▶ [Work to complete]:
1/ Reproduce the part of the Frank Tashlin filmography and bibliography that opens with the words containing "Johnston, Claire, and" and closes with "New York, 1988.", substituting "Cartoons" for "Animation".
2/ Resume the Frank Tashlin filmography and bibliography from the point at which it stops.

▶ [Selected excerpt]:

The Fuller Brush Girl (The Affairs of Sally) (Bacon) (sc)

1956

The Scarlet Hour (Curtiz) (co-sc)



Publications


By TASHLIN: articles—

"Frank Tashlin—An Interview and an Appreciation," with Peter Bogdanovich, in Film Culture (New York), no. 26, 1962.

On TASHLIN: book—

Johnston, Claire, and Paul Willemen, editors, Frank Tashlin, London, 1973.

Schneider, Steve, That's All Folks!: The Art of Warner Bros. Animation, New York, 1988.


On TASHLIN: articles—

Benayoun, Robert, and others, articles, in Positif (Paris), no. 29.

Boussinot, Roger, "Frank Tashlin," in Cinéma (Paris), no. 49, 1960.

Cameron, Ian, "Frank Tashlin and the New World," in Movie (London), February 1963.

Bogdanovich, Peter, "Tashlin's Cartoons," in Movie (London), Winter 1968/69.

Bogdanovich, Peter, "Frank Tashlin," in The New York Times, 28 May 1972.

Beylie, Claude, "La Fin d'un amuseur," in Ecran (Paris), July/August 1972.

Grisolia, M., "Frank Tashlin ou la poétique de l'objet," in Cinéma (Paris), July/August 1972.

Cohen, M.S., "Looney Tunes and Merrie Melodies," in Velvet LightTrap (Madison), Autumn 1975.

Arnold, Frank, "Neu gesehen: Tahlin in Locarno," in EPD Film (Frankfurt), vol. 11, no. 10, October 1994.

Bulgakowa, O., "Glückskind oder verkanntes Genie? Frank Tashlin . . . zig Jahre danach," in Film-Dienst (Cologne), vol. 47, no. 20, 27 September 1994.

Bogaert, Pieter van, "Populaire gevoeligheden: Tashlin Codelli, Lorenzo Ziefeld Tashlin (terug) zien!" in Andere Sinema (Antwerp), no. 125, January-February 1995.

(Aerial scene parsing data)
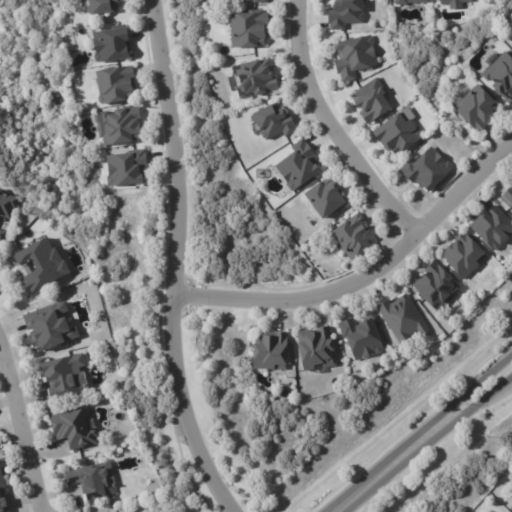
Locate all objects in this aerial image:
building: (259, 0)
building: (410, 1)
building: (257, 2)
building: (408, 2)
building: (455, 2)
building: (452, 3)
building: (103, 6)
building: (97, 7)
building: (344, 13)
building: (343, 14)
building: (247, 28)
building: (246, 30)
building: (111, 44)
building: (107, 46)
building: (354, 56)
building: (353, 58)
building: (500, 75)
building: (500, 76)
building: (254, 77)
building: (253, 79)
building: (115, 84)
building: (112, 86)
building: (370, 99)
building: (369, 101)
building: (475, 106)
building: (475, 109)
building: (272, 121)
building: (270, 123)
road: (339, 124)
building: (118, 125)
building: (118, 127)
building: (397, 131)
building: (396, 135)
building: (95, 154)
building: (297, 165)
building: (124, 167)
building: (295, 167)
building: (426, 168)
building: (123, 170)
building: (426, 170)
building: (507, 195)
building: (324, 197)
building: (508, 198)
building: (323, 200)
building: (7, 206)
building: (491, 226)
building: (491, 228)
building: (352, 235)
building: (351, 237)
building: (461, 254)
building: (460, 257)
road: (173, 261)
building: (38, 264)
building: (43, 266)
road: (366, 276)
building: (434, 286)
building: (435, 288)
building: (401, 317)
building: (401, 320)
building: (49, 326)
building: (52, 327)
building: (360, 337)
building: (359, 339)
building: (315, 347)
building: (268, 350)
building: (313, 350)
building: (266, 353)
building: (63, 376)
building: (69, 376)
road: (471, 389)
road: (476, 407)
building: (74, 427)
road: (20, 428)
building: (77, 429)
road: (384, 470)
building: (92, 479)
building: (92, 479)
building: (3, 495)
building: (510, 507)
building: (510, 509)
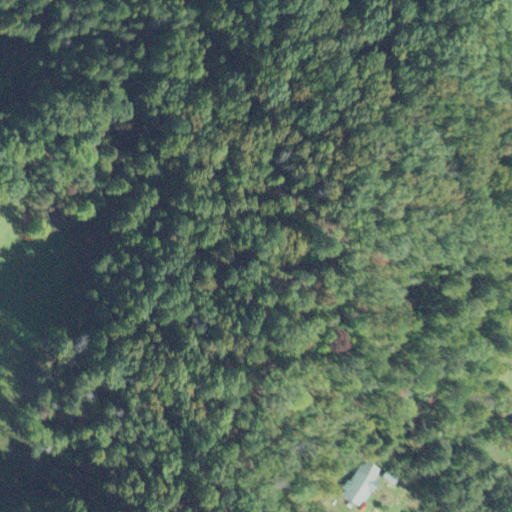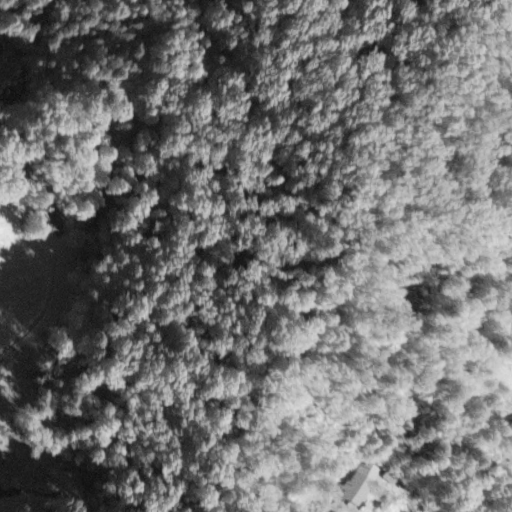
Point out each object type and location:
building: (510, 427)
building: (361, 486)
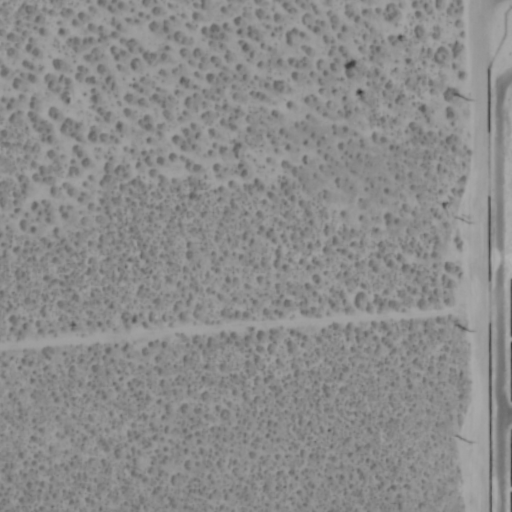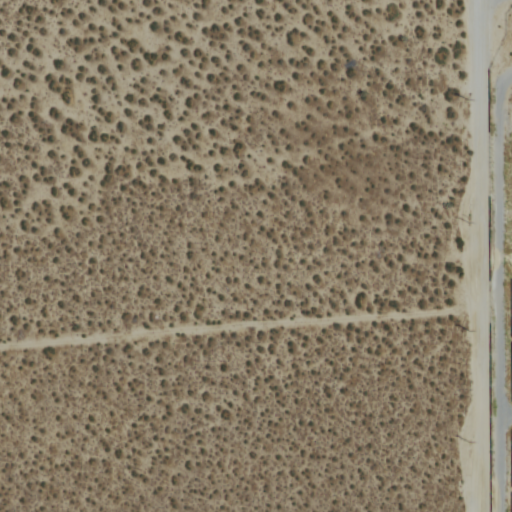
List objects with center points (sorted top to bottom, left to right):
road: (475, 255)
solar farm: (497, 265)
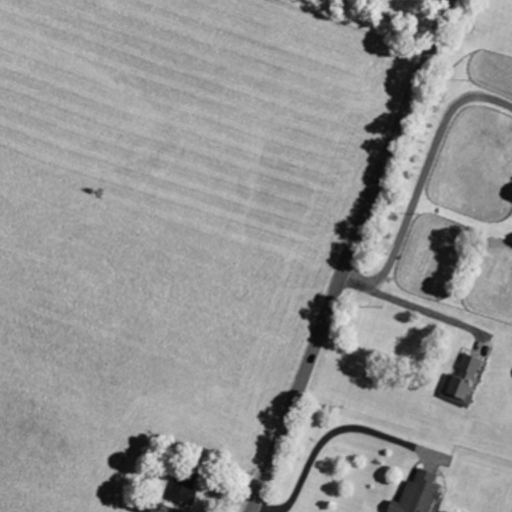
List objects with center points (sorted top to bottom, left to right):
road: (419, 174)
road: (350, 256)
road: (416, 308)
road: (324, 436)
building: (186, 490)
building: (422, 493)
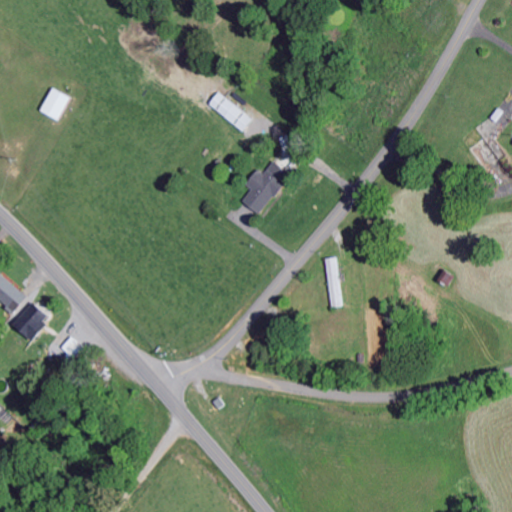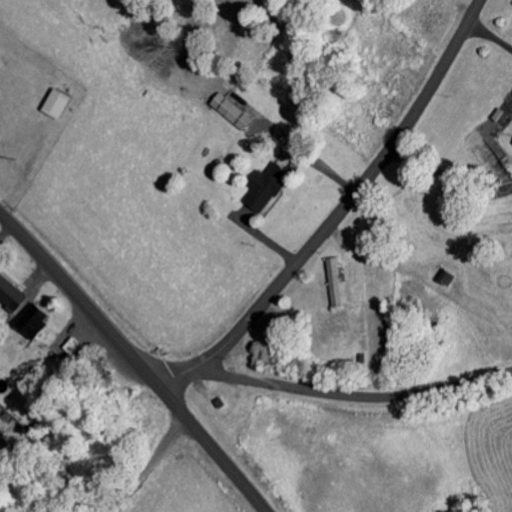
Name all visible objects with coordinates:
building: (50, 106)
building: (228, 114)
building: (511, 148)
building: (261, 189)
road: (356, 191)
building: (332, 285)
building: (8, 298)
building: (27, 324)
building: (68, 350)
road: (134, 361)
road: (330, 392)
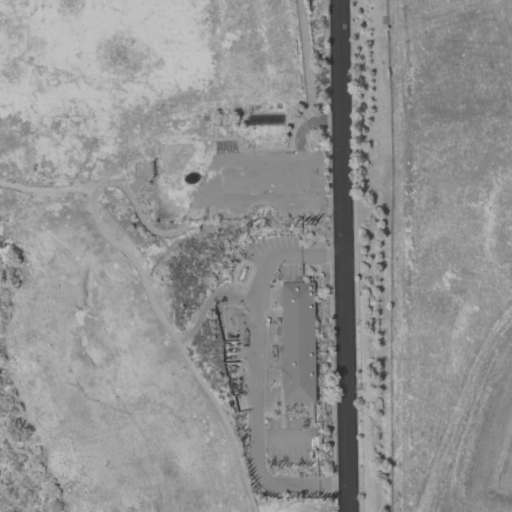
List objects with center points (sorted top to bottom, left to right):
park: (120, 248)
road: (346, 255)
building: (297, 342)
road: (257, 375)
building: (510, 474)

▶ [Task-by-task results]:
1/
Johnston, Claire, and Paul Willemen, editors, Frank Tashlin, London, 1973.

Schneider, Steve, That's All Folks!: The Art of Warner Bros. Cartoons, New York, 1988.

2/
* * *

Frank Tashlin had achieved recognition as a children's writer when he entered the film industry to work in the animation units at Disney and Warner Bros. Both of these early careers would have decisive import for the major films that Tashlin would direct in the 1950s. This early experience allowed Tashlin to see everyday life as a visually surreal experience, as a kind of cartoon itself, and gave him a faith in the potential for natural experience to resist the increased mechanization of everyday life. Tashlin's films of the 1950s are great displays of cinematic technique, particularly as it developed in a TV-fearing Hollywood. They featured a wide-screen sensibility, radiant color, frenetic editing, and a deliberate recognition of film as film. Tashlin's films often resemble live versions of the Warners cartoons. Jerry Lewis, who acted in many of Tashlin's films, seemed perfect for such a visual universe with his reversions to a primal animality, his deformations of physicality, and his sheer irrationality.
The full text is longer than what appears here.